## [Instructions for the task]
Format the lines below as a JSON list of strings, with one string per line and any blank lines omitted.

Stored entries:
* * *

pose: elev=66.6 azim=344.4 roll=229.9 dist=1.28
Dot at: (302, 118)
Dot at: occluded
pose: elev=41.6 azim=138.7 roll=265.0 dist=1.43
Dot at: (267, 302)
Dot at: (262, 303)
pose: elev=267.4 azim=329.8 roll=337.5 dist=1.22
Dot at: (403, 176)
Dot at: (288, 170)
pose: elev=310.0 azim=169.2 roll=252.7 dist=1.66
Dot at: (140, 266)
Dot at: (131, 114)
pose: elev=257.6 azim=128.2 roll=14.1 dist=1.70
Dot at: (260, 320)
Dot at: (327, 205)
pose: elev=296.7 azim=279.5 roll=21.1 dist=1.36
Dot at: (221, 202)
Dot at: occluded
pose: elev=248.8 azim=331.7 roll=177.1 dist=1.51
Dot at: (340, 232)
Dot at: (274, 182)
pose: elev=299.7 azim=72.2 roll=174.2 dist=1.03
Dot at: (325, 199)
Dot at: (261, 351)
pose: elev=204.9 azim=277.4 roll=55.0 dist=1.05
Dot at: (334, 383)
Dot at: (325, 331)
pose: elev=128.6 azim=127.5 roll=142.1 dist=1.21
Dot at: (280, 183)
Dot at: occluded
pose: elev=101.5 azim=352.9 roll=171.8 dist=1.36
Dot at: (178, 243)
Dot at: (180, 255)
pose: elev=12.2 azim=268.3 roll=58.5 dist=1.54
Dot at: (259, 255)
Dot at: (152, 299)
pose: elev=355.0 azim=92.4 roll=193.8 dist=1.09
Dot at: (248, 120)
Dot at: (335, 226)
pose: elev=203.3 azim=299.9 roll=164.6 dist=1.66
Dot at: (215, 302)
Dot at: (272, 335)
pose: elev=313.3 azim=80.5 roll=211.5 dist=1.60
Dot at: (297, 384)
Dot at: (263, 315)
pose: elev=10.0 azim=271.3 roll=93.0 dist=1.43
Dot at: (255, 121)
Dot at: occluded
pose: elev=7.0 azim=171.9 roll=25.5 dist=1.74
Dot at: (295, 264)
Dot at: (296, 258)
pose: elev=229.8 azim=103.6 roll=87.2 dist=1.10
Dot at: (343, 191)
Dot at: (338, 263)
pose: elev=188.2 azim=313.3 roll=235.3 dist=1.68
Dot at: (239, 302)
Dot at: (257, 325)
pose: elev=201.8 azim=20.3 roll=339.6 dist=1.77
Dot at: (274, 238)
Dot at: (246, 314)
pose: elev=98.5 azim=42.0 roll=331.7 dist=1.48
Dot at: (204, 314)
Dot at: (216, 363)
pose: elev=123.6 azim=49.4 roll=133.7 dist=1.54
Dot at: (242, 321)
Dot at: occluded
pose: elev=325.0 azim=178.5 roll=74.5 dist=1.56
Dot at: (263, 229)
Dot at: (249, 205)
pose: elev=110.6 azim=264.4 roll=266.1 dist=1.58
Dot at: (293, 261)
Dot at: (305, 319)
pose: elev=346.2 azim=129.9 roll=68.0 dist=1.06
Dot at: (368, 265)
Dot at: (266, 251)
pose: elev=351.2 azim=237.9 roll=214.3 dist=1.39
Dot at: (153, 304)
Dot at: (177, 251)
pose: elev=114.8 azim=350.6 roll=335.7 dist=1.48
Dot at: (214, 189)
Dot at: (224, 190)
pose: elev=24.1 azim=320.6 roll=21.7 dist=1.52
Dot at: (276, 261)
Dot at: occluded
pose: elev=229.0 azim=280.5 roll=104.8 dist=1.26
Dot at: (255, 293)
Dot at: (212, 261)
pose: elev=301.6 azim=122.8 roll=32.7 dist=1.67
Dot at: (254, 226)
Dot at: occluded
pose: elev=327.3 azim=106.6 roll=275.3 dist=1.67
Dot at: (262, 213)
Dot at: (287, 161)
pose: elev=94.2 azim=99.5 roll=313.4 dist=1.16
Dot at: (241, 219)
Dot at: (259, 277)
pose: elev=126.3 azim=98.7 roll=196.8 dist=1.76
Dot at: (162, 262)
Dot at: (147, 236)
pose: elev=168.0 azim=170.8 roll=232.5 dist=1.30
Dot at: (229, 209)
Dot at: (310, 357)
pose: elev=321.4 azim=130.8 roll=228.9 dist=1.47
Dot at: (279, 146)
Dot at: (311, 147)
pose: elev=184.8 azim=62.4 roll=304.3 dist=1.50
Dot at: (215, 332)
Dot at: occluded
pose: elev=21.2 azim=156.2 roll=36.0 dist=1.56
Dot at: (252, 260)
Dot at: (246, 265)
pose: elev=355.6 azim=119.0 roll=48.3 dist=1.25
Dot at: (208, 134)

* * *

## [The output]
[
  "pose: elev=66.6 azim=344.4 roll=229.9 dist=1.28",
  "Dot at: (302, 118)",
  "Dot at: occluded",
  "pose: elev=41.6 azim=138.7 roll=265.0 dist=1.43",
  "Dot at: (267, 302)",
  "Dot at: (262, 303)",
  "pose: elev=267.4 azim=329.8 roll=337.5 dist=1.22",
  "Dot at: (403, 176)",
  "Dot at: (288, 170)",
  "pose: elev=310.0 azim=169.2 roll=252.7 dist=1.66",
  "Dot at: (140, 266)",
  "Dot at: (131, 114)",
  "pose: elev=257.6 azim=128.2 roll=14.1 dist=1.70",
  "Dot at: (260, 320)",
  "Dot at: (327, 205)",
  "pose: elev=296.7 azim=279.5 roll=21.1 dist=1.36",
  "Dot at: (221, 202)",
  "Dot at: occluded",
  "pose: elev=248.8 azim=331.7 roll=177.1 dist=1.51",
  "Dot at: (340, 232)",
  "Dot at: (274, 182)",
  "pose: elev=299.7 azim=72.2 roll=174.2 dist=1.03",
  "Dot at: (325, 199)",
  "Dot at: (261, 351)",
  "pose: elev=204.9 azim=277.4 roll=55.0 dist=1.05",
  "Dot at: (334, 383)",
  "Dot at: (325, 331)",
  "pose: elev=128.6 azim=127.5 roll=142.1 dist=1.21",
  "Dot at: (280, 183)",
  "Dot at: occluded",
  "pose: elev=101.5 azim=352.9 roll=171.8 dist=1.36",
  "Dot at: (178, 243)",
  "Dot at: (180, 255)",
  "pose: elev=12.2 azim=268.3 roll=58.5 dist=1.54",
  "Dot at: (259, 255)",
  "Dot at: (152, 299)",
  "pose: elev=355.0 azim=92.4 roll=193.8 dist=1.09",
  "Dot at: (248, 120)",
  "Dot at: (335, 226)",
  "pose: elev=203.3 azim=299.9 roll=164.6 dist=1.66",
  "Dot at: (215, 302)",
  "Dot at: (272, 335)",
  "pose: elev=313.3 azim=80.5 roll=211.5 dist=1.60",
  "Dot at: (297, 384)",
  "Dot at: (263, 315)",
  "pose: elev=10.0 azim=271.3 roll=93.0 dist=1.43",
  "Dot at: (255, 121)",
  "Dot at: occluded",
  "pose: elev=7.0 azim=171.9 roll=25.5 dist=1.74",
  "Dot at: (295, 264)",
  "Dot at: (296, 258)",
  "pose: elev=229.8 azim=103.6 roll=87.2 dist=1.10",
  "Dot at: (343, 191)",
  "Dot at: (338, 263)",
  "pose: elev=188.2 azim=313.3 roll=235.3 dist=1.68",
  "Dot at: (239, 302)",
  "Dot at: (257, 325)",
  "pose: elev=201.8 azim=20.3 roll=339.6 dist=1.77",
  "Dot at: (274, 238)",
  "Dot at: (246, 314)",
  "pose: elev=98.5 azim=42.0 roll=331.7 dist=1.48",
  "Dot at: (204, 314)",
  "Dot at: (216, 363)",
  "pose: elev=123.6 azim=49.4 roll=133.7 dist=1.54",
  "Dot at: (242, 321)",
  "Dot at: occluded",
  "pose: elev=325.0 azim=178.5 roll=74.5 dist=1.56",
  "Dot at: (263, 229)",
  "Dot at: (249, 205)",
  "pose: elev=110.6 azim=264.4 roll=266.1 dist=1.58",
  "Dot at: (293, 261)",
  "Dot at: (305, 319)",
  "pose: elev=346.2 azim=129.9 roll=68.0 dist=1.06",
  "Dot at: (368, 265)",
  "Dot at: (266, 251)",
  "pose: elev=351.2 azim=237.9 roll=214.3 dist=1.39",
  "Dot at: (153, 304)",
  "Dot at: (177, 251)",
  "pose: elev=114.8 azim=350.6 roll=335.7 dist=1.48",
  "Dot at: (214, 189)",
  "Dot at: (224, 190)",
  "pose: elev=24.1 azim=320.6 roll=21.7 dist=1.52",
  "Dot at: (276, 261)",
  "Dot at: occluded",
  "pose: elev=229.0 azim=280.5 roll=104.8 dist=1.26",
  "Dot at: (255, 293)",
  "Dot at: (212, 261)",
  "pose: elev=301.6 azim=122.8 roll=32.7 dist=1.67",
  "Dot at: (254, 226)",
  "Dot at: occluded",
  "pose: elev=327.3 azim=106.6 roll=275.3 dist=1.67",
  "Dot at: (262, 213)",
  "Dot at: (287, 161)",
  "pose: elev=94.2 azim=99.5 roll=313.4 dist=1.16",
  "Dot at: (241, 219)",
  "Dot at: (259, 277)",
  "pose: elev=126.3 azim=98.7 roll=196.8 dist=1.76",
  "Dot at: (162, 262)",
  "Dot at: (147, 236)",
  "pose: elev=168.0 azim=170.8 roll=232.5 dist=1.30",
  "Dot at: (229, 209)",
  "Dot at: (310, 357)",
  "pose: elev=321.4 azim=130.8 roll=228.9 dist=1.47",
  "Dot at: (279, 146)",
  "Dot at: (311, 147)",
  "pose: elev=184.8 azim=62.4 roll=304.3 dist=1.50",
  "Dot at: (215, 332)",
  "Dot at: occluded",
  "pose: elev=21.2 azim=156.2 roll=36.0 dist=1.56",
  "Dot at: (252, 260)",
  "Dot at: (246, 265)",
  "pose: elev=355.6 azim=119.0 roll=48.3 dist=1.25",
  "Dot at: (208, 134)"
]